Where is the Love? Thoughts on Teachers and Teaching That Educational Reformers Don’t Seem To Get

master teacherI have been teaching for 45 years. My first students, in the Columbia Upward Bound Program, included a 15-year-old who was destined for greatness and a 15-year-old who wouldn’t say a word to me or his peers. Being able to connect to both of them, using very different methods, hooked me for life on the challenge of building the confidence and trust required to make learning possible among a diverse group of people.

It is precisely the importance of building trust which is absent from the dominant discourse about education today. Achieving mastery of a fixed body of material is prioritized; opening minds, healing hearts, and building confidence are widely neglected as “soft” attributes not amenable to measurement and evaluation.

Che Guevara once said “ The true revolutionary is guided by feelings of great love.” I would say the same about teaching. “The true teacher is guided by feelings of great love.”

How do you measure love? How do you assess it?

Governments are now spending billions of dollars on complex mathematical formulas to rate teacher effectiveness. Every single measure they have created circumvents the attributes that make teachers love their jobs and which influence students the most

A great teacher gets inside a student’s head, becomes part of the student’s conscience, becomes a moral compass that may offer guidance ten, twenty years after the student was in their class. Things the teacher said during a lecture, wrote in the margin of a research paper, whispered to the student in a private meeting, may come up in the most unexpected times and places. Books, films and songs the teacher recommended may be ones passed on to friends, co-workers and children.

mark naisonI am saying this from experience as well as inference. I had teachers who inspired me to do things I never dreamed were possible. They did this not only by modeling a passion for learning in their lectures and the way they comported themselves, but by letting me know that despite my rough edges and uneven writing stills,, there was nothing I couldn’t achieve as a scholar if I dared to give myself wholly to the subject I was investigating and kept trying to hone and refine my prose style.
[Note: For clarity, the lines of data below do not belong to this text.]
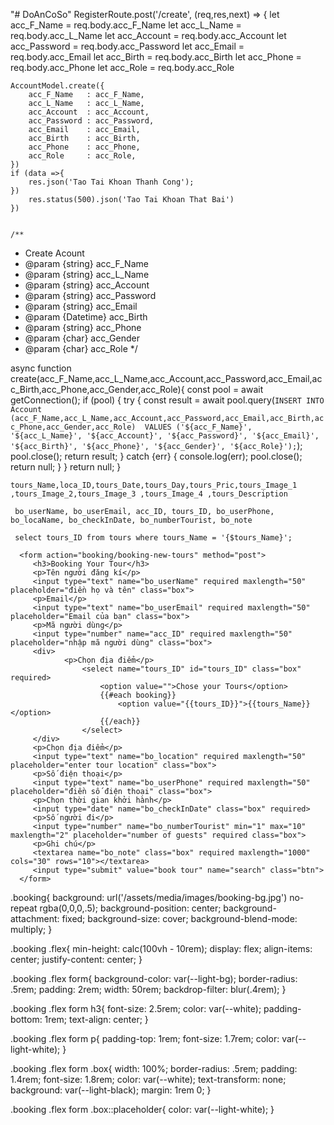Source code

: "# DoAnCoSo" 
RegisterRoute.post('/create', (req,res,next) => {
    let acc_F_Name = req.body.acc_F_Name
    let acc_L_Name = req.body.acc_L_Name
    let acc_Account = req.body.acc_Account
    let acc_Password = req.body.acc_Password
    let acc_Email = req.body.acc_Email
    let acc_Birth = req.body.acc_Birth
    let acc_Phone = req.body.acc_Phone
    let acc_Role = req.body.acc_Role

    AccountModel.create({
        acc_F_Name   : acc_F_Name,
        acc_L_Name   : acc_L_Name,
        acc_Account  : acc_Account,
        acc_Password : acc_Password,
        acc_Email    : acc_Email,
        acc_Birth    : acc_Birth,
        acc_Phone    : acc_Phone,
        acc_Role     : acc_Role,
    })
    if (data =>{
        res.json('Tao Tai Khoan Thanh Cong');
    })
        res.status(500).json('Tao Tai Khoan That Bai')
    })


    /**
 * Create Acount 
 * @param {string} acc_F_Name
 * @param {string} acc_L_Name
 * @param {string} acc_Account
 * @param {string} acc_Password
 * @param {string} acc_Email
 * @param {Datetime} acc_Birth
 * @param {string} acc_Phone
 * @param {char} acc_Gender
 * @param {char} acc_Role
 */

async function create(acc_F_Name,acc_L_Name,acc_Account,acc_Password,acc_Email,acc_Birth,acc_Phone,acc_Gender,acc_Role){
    const pool = await getConnection();
    if (pool) {
        try {
            const result = await pool.query(`
            INSERT INTO Account (acc_F_Name,acc_L_Name,acc_Account,acc_Password,acc_Email,acc_Birth,acc_Phone,acc_Gender,acc_Role) 
            VALUES ('${acc_F_Name}', '${acc_L_Name}', '${acc_Account}', '${acc_Password}', '${acc_Email}', '${acc_Birth}', '${acc_Phone}', '${acc_Gender}', '${acc_Role}');
            `);
            pool.close();
            return result;
        } catch {err} {
            console.log(err);
            pool.close();
        return null;
        }
    }
        return null;
}

    tours_Name,loca_ID,tours_Date,tours_Day,tours_Pric,tours_Image_1 ,tours_Image_2,tours_Image_3 ,tours_Image_4 ,tours_Description

     bo_userName, bo_userEmail, acc_ID, tours_ID, bo_userPhone, bo_locaName, bo_checkInDate, bo_numberTourist, bo_note

     select tours_ID from tours where tours_Name = '{$tours_Name}';




<!-- booking section starts  -->

<div class="container booking" data-aos="zoom-out">

   <section class="flex" data-aos="zoom-in" data-aos-delay="600">

      <form action="booking/booking-new-tours" method="post">
         <h3>Booking Your Tour</h3>
         <p>Tên người đăng kí</p>
         <input type="text" name="bo_userName" required maxlength="50" placeholder="điền họ và tên" class="box">
         <p>Email</p>
         <input type="text" name="bo_userEmail" required maxlength="50" placeholder="Email của bạn" class="box">
         <p>Mã người dùng</p>
         <input type="number" name="acc_ID" required maxlength="50" placeholder="nhập mã người dùng" class="box">
         <div>
                <p>Chọn địa điểm</p>
                    <select name="tours_ID" id="tours_ID" class="box" required>
                        <option value="">Chose your Tours</option>
                        {{#each booking}}
                            <option value="{{tours_ID}}">{{tours_Name}}</option>
                        {{/each}}
                    </select>
         </div>
         <p>Chọn địa điểm</p>
         <input type="text" name="bo_location" required maxlength="50" placeholder="enter tour location" class="box">
         <p>Số điện thoại</p>
         <input type="text" name="bo_userPhone" required maxlength="50" placeholder="điền số điện thoại" class="box">
         <p>Chọn thời gian khởi hành</p>
         <input type="date" name="bo_checkInDate" class="box" required>
         <p>Số người đi</p>
         <input type="number" name="bo_numberTourist" min="1" max="10" maxlength="2" placeholder="number of guests" required class="box">
         <p>Ghi chú</p>
         <textarea name="bo_note" class="box" required maxlength="1000" cols="30" rows="10"></textarea>
         <input type="submit" value="book tour" name="search" class="btn">
      </form>

   </section>
</div>


.booking{
   background: url('/assets/media/images/booking-bg.jpg') no-repeat rgba(0,0,0,.5);
   background-position: center;
   background-attachment: fixed;
   background-size: cover;
   background-blend-mode: multiply;
}

.booking .flex{
   min-height: calc(100vh - 10rem);
   display: flex;
   align-items: center;
   justify-content: center;
}

.booking .flex form{
   background-color: var(--light-bg);
   border-radius: .5rem;
   padding: 2rem;
   width: 50rem;
   backdrop-filter: blur(.4rem);
}

.booking .flex form h3{
   font-size: 2.5rem;
   color: var(--white);
   padding-bottom: 1rem;
   text-align: center;
}

.booking .flex form p{
   padding-top: 1rem;
   font-size: 1.7rem;
   color: var(--light-white);
}

.booking .flex form .box{
   width: 100%;
   border-radius: .5rem;
   padding: 1.4rem;
   font-size: 1.8rem;
   color: var(--white);
   text-transform: none;
   background: var(--light-black);
   margin: 1rem 0;
}

.booking .flex form .box::placeholder{
   color: var(--light-white);
}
Those teachers – and I will name them because they are all worth honoring – Edward Said, Paul Noyes, Walter Metzger, James Shenton – provided me with a model of the teacher and scholar I wanted to be. They are with me every time I walk into a classroom

How do you measure that ?

I know so many great teachers and they are all filled with love for their students and love for their jobs. Every single reform measure introduced in the last ten years is crushing and demoralizing them

mark naisonSomeday, we will realize that if we really want to instill a passion for learning in young people, we have to honor and support our best teachers and encourage our most talented and idealistic young people to be teachers for life.

And that means we have to leave room for intangibles like love and trust in how we judge what goes on in schools and understand that the results of great teaching are experienced over a life time, not by tests you administer three or four times a year.

Mark Naison
With a Brooklyn Accent 


  1. Joe Weinstein says

    Yes, your effective teaching ultimately relies on a love for the students, a commitment to truly helping them. Of course, depending on the student and the time and place, your helpful acts can vary; you may organize and present facts, or demonstrate and collaborate in order to develop a skill, or counsel to give crucial emotional support.

    As Naison correctly notes, reformers err badly to stress mastery of facts rather than loving support and development of the whole person. But his view too seems unwittingly to incorporate some big misconceptions. He writes: “Someday, we will realize that if we really want to instill a passion for learning in young people, we have to honor and support our best teachers and encourage our most talented and idealistic young people to be teachers for life.”

    Well, I had some fine teachers, sympathetic and loving teachers, K-PhD. But they were NOT what was needed to ‘instilled a passion for learning’ in me. I was ready to learn anyhow. These teachers just constructively (and often lovingly) exploited and reinforced my existing passion for learning.

    The normal human child already has a passion to explore and learn – both in school – if that’s where she wants to (or is forced to) spend her time – and out of school. It’s part of our evolved survival mechanism.

    The normal human child and adult already are self-‘teachers for life’. Arguably our most important skills are learning skills, and the most important of these is our ability to self-teach: to direct our own learning. These skills can be honed and improved, but in any event a normal vital human being already has them and relies on them. If years of childhood and youth schooling have any constructive mission at all, the foremost one has to be to enable and aid the normally already existing passion (and instinct and skills) to be self-teaching for life.

    Good loving parents are key to supporting and letting that passion operate – so that it is reinforced and constructively applied rather than suppressed or destructively diverted. Second most important are other strategically placed adults, like teachers. But heaven help us if we – or millions of our fellows – think we must rely on professionals to ‘instill’, in ourselves or in others, essential passions that come naturally. After reading Naison’s evidently heartfelt article, I am sorry that – at least to go by what he sees happening – too many teachers too much of the time see themselves as forced to not simply to exploit a natural passion but first to labor to re-instill it.